_WORK TO COMPLETE_: Copy out the stretch of the records from their very beginning through the line containing "4: (718, 46)", word for word and including both ends.

+++++

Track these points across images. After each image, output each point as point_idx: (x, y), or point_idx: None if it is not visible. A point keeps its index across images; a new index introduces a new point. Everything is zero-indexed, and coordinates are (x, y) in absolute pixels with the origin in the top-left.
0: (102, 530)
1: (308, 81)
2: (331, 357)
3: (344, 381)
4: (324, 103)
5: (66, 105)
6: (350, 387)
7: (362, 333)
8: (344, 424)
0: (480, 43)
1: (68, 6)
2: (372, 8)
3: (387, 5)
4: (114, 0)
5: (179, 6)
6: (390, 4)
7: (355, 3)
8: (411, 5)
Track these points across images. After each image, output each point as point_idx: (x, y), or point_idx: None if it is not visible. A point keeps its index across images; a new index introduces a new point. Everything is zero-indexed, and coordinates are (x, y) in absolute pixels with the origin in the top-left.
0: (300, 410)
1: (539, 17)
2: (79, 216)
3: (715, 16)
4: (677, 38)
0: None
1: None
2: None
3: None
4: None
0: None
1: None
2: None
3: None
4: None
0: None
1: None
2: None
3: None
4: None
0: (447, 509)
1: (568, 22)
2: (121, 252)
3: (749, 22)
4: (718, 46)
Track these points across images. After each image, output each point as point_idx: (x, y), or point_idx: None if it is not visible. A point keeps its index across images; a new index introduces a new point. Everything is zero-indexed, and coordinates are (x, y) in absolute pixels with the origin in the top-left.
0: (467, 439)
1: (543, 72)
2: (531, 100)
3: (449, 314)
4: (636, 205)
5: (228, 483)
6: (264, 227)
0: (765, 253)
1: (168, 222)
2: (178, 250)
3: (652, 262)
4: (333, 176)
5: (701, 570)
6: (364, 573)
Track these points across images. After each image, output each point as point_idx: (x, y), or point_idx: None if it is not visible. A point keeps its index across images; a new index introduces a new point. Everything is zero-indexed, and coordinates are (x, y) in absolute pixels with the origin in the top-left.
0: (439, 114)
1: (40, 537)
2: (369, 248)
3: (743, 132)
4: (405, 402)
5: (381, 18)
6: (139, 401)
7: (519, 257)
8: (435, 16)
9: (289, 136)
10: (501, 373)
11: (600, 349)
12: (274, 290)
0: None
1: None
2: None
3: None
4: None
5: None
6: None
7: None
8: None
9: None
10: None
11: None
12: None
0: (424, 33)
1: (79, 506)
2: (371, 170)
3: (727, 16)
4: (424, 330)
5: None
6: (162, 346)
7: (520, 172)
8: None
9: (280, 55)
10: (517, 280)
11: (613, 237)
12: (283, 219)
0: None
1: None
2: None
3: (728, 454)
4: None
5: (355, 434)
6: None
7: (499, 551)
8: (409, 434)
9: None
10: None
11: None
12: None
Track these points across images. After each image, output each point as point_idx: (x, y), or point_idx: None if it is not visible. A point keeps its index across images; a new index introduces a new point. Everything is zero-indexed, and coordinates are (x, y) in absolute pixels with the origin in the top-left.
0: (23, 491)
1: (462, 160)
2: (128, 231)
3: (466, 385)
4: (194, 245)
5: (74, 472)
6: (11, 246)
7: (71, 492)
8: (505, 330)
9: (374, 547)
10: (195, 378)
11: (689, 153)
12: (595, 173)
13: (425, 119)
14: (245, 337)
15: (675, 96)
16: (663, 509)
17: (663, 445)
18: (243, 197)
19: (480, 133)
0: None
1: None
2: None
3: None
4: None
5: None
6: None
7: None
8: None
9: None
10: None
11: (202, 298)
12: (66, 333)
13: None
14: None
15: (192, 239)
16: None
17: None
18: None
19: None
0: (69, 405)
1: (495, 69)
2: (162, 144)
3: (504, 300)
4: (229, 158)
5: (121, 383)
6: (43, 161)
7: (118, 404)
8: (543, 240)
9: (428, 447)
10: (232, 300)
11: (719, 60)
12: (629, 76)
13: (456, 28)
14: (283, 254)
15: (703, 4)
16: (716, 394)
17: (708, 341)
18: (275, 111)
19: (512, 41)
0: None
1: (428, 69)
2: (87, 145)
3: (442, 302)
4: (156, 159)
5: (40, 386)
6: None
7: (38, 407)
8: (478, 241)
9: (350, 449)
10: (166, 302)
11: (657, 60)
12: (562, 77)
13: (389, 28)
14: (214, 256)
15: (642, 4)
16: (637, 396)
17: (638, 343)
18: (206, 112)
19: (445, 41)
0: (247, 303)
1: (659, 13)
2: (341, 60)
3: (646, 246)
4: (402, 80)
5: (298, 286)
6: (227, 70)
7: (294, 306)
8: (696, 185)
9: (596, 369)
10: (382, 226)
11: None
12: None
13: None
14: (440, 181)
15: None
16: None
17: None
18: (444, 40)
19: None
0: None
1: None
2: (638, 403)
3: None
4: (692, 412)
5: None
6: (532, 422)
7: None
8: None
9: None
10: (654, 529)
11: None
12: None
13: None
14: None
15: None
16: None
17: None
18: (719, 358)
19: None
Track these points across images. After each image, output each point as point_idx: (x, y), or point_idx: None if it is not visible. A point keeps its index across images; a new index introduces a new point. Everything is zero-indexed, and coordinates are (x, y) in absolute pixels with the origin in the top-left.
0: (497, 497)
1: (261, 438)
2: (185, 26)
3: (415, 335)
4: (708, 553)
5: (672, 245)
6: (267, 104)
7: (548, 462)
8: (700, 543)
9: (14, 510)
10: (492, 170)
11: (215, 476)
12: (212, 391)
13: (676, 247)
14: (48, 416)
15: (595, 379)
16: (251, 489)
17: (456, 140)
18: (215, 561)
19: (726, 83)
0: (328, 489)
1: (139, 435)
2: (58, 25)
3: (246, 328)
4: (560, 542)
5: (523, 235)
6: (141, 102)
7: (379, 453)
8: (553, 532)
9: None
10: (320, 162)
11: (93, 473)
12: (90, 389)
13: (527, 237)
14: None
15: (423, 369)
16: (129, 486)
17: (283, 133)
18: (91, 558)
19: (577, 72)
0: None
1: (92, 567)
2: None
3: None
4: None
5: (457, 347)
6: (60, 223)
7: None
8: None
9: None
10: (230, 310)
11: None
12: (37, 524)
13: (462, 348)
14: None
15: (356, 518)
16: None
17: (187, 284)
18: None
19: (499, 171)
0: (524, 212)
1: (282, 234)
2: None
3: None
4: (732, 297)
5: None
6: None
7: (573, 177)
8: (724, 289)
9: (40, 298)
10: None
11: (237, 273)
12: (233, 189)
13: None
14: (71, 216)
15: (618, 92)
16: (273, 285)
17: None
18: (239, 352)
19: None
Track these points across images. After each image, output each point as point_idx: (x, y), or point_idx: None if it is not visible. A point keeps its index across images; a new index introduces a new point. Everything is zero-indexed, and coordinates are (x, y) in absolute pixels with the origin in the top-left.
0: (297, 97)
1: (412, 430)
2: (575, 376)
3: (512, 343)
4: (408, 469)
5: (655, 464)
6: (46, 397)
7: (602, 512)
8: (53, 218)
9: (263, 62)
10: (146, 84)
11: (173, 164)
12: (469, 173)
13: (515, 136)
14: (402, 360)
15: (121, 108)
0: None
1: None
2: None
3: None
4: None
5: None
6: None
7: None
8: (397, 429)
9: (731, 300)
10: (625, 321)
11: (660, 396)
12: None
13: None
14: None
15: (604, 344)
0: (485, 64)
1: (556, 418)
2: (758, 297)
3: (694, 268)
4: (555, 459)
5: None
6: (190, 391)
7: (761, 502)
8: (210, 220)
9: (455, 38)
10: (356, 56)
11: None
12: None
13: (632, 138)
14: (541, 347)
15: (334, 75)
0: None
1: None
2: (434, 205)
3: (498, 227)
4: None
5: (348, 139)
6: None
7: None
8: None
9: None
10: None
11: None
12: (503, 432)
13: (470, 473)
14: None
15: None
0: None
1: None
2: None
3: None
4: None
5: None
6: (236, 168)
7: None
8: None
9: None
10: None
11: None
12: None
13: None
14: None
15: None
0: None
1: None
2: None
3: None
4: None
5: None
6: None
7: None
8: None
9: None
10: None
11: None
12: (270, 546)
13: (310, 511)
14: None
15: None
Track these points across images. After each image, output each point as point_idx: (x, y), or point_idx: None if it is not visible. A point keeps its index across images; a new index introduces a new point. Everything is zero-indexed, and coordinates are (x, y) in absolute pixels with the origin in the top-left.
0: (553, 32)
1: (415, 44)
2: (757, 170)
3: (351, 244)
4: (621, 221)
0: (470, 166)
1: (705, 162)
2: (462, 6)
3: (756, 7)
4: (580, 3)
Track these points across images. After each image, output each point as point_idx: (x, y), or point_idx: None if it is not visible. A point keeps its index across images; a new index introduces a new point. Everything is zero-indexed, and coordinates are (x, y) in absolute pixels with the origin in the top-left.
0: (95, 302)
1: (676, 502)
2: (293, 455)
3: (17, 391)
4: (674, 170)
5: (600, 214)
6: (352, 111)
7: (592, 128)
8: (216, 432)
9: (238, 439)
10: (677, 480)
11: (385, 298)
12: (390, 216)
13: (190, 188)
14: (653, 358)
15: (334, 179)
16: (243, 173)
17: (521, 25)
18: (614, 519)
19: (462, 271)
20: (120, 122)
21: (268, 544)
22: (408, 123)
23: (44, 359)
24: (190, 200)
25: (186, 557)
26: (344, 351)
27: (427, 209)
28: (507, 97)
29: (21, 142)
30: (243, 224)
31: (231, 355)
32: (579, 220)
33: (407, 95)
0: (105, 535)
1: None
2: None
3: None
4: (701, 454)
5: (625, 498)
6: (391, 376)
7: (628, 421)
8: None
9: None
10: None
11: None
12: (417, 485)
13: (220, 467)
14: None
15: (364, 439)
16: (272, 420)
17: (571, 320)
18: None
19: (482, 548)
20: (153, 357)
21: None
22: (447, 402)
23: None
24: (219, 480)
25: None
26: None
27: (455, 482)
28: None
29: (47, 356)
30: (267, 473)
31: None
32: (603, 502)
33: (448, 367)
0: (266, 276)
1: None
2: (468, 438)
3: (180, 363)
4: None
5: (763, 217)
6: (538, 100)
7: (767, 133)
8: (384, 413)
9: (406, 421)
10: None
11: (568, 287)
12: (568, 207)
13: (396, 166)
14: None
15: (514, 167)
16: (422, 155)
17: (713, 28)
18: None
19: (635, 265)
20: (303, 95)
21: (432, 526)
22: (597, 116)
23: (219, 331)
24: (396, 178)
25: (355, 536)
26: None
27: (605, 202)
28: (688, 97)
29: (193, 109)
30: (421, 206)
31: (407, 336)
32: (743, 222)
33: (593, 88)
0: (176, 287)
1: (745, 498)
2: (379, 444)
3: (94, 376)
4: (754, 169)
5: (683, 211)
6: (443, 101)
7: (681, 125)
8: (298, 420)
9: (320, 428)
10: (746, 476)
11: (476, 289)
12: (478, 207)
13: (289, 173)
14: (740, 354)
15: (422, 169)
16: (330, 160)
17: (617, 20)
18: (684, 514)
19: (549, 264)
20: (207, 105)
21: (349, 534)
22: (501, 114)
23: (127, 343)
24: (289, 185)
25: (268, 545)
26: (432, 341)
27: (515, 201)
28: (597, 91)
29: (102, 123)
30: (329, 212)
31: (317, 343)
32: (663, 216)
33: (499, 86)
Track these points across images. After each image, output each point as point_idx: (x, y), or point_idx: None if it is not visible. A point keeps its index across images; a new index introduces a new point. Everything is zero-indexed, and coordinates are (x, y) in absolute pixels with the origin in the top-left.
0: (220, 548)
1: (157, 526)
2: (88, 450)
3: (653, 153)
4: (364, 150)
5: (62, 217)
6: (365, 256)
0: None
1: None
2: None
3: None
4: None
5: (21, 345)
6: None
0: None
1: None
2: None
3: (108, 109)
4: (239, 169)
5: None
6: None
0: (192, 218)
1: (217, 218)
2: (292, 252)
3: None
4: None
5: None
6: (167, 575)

+++++

_PROBLEM SOLUTION_:
Track these points across images. After each image, output each point as point_idx: (x, y), or point_idx: None if it is not visible. A point keeps its index across images; a new index introduces a new point. Everything is zero-indexed, and coordinates are (x, y) in absolute pixels with the origin in the top-left.
0: (102, 530)
1: (308, 81)
2: (331, 357)
3: (344, 381)
4: (324, 103)
5: (66, 105)
6: (350, 387)
7: (362, 333)
8: (344, 424)
0: (480, 43)
1: (68, 6)
2: (372, 8)
3: (387, 5)
4: (114, 0)
5: (179, 6)
6: (390, 4)
7: (355, 3)
8: (411, 5)
Track these points across images. After each image, output each point as point_idx: (x, y), or point_idx: None if it is not visible. A point keeps its index across images; a new index introduces a new point. Everything is zero-indexed, and coordinates are (x, y) in absolute pixels with the origin in the top-left.
0: (300, 410)
1: (539, 17)
2: (79, 216)
3: (715, 16)
4: (677, 38)
0: None
1: None
2: None
3: None
4: None
0: None
1: None
2: None
3: None
4: None
0: None
1: None
2: None
3: None
4: None
0: (447, 509)
1: (568, 22)
2: (121, 252)
3: (749, 22)
4: (718, 46)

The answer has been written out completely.